ABOUT THIS TASK:
Carry on the hiking blog below about Great Sand Dunes and Bountiful Peak, picking up right after its last sentence.

QUOTED PASSAGE:
Sunday, July 31, 2011

Great Sand Dunes NP / Sangre de Cristo Mountains, Colorado

On a cross-country flight years ago I was scanning the landscape below and saw some incredible sand dunes.  Later locating the dunes later on a map as being near Alamosa, Colorado, this trip got stuffed away on the bucket list. 

I finally got to Alamosa, the San Luis Valley & Great Sand Dunes National Park this summer.

The San Luis Valley was settled by Mexican pioneers early in the 1800s, then was added to the U.S. as part of the Treaty of Hidalgo.  The valley is very high, between 7500 and 8000 feet, which makes the adjacent Sangre de Cristo ("Blood of Christ") mountains very high, between 12,000 and almost 14,000 feet.


































Northern part of Sangre de Cristo range:

Sunday, July 17, 2011

Bountiful Peak - July 17, 2011

I feel a little guilty about this one, because there was really no hiking involved.  East of Bountiful, Utah is Skyline Drive, which is a dirt road that winds back & forth up the mountains east of Bountiful.  Actually, the name is a bit of a misnomer, because Bountiful Peak is actually just east of Farmington, Utah.

A very hot Sunday of 97F, which is the perfect conditions to get up in the mountains.  It was probably in the low to mid 70s on top, with a nice breeze.  Almost too cool for shorts.

LISTED RECORDS:

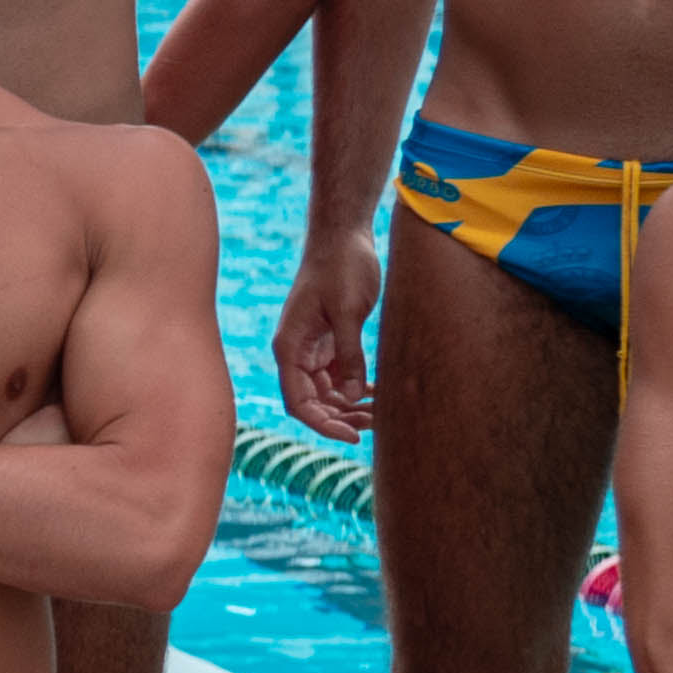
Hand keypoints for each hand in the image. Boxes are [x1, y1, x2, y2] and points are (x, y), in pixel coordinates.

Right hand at [275, 233, 382, 438]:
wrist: (343, 237)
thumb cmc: (341, 266)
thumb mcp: (347, 310)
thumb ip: (349, 354)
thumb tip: (351, 395)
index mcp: (290, 347)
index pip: (298, 402)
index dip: (323, 424)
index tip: (353, 436)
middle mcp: (296, 352)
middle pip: (313, 402)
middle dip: (342, 418)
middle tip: (377, 425)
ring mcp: (312, 348)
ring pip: (328, 392)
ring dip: (351, 406)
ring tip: (382, 413)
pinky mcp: (329, 341)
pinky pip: (339, 376)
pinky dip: (356, 388)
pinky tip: (378, 392)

RESPONSE AREA:
Looking south from Bountiful Peak toward Grand View Peak:













Indian Paintbrush at 9300 feet elevation:














Looking south, at the bottom is Black Mountain east of Bountiful, then Mount Olympus, Lone Peak, and Twin Peaks in the distance:













South view, Sessions Mountain east of Bountiful, then Black Mountain, with Twin Peaks in the distance:


















Bountiful Peak Geologic Survey benchmark, from 1950:













After a 9:00p sunset (Summer is just awesome!) on the way down I caught a nice view looking west, over Antelope Island and Frary Peak, with Nevada's Pilot Peak in the distance:

Friday, July 15, 2011

Oquirrh Mountains - Ophir Canyon July 15, 2011

The Oquirrh Mountains lie west of Salt Lake City and represent the first range in the Great Basin heading west.  The range is private property, which means access can be tricky.  I wanted to get to the top of the range, which is in the southern end, and scoped out the quickest ascent would probably involve taking Ophir Canyon as high as car allowed, then get out & hike it.  I didn't quite get to the top, ran out of time.  Next time maybe I'll just take the whole day off and do this hike the right way instead of sneaking out of work at 3:30p for a hour & a half drive to the trailhead.

Ophir is an old mining town on the SW corner of the Oquirrhs that is in remarkably good shape, and has not only a steady permanent population of folks who don't want anything to do with big city life, but there is also a (much larger than I remembered) summer population occupying camp sites.

Ophir City Hall:













The lighting wasn't the best and I really just wanted to get to my target peak, Lowe Peak, el 10,600, so I didn't take many pictures on the way up.  I was surprised at how much water was in Ophir Creek.  The snow up top is still melting, but this canyon is certainly bigger & wetter than many other canyons in the Great Basin.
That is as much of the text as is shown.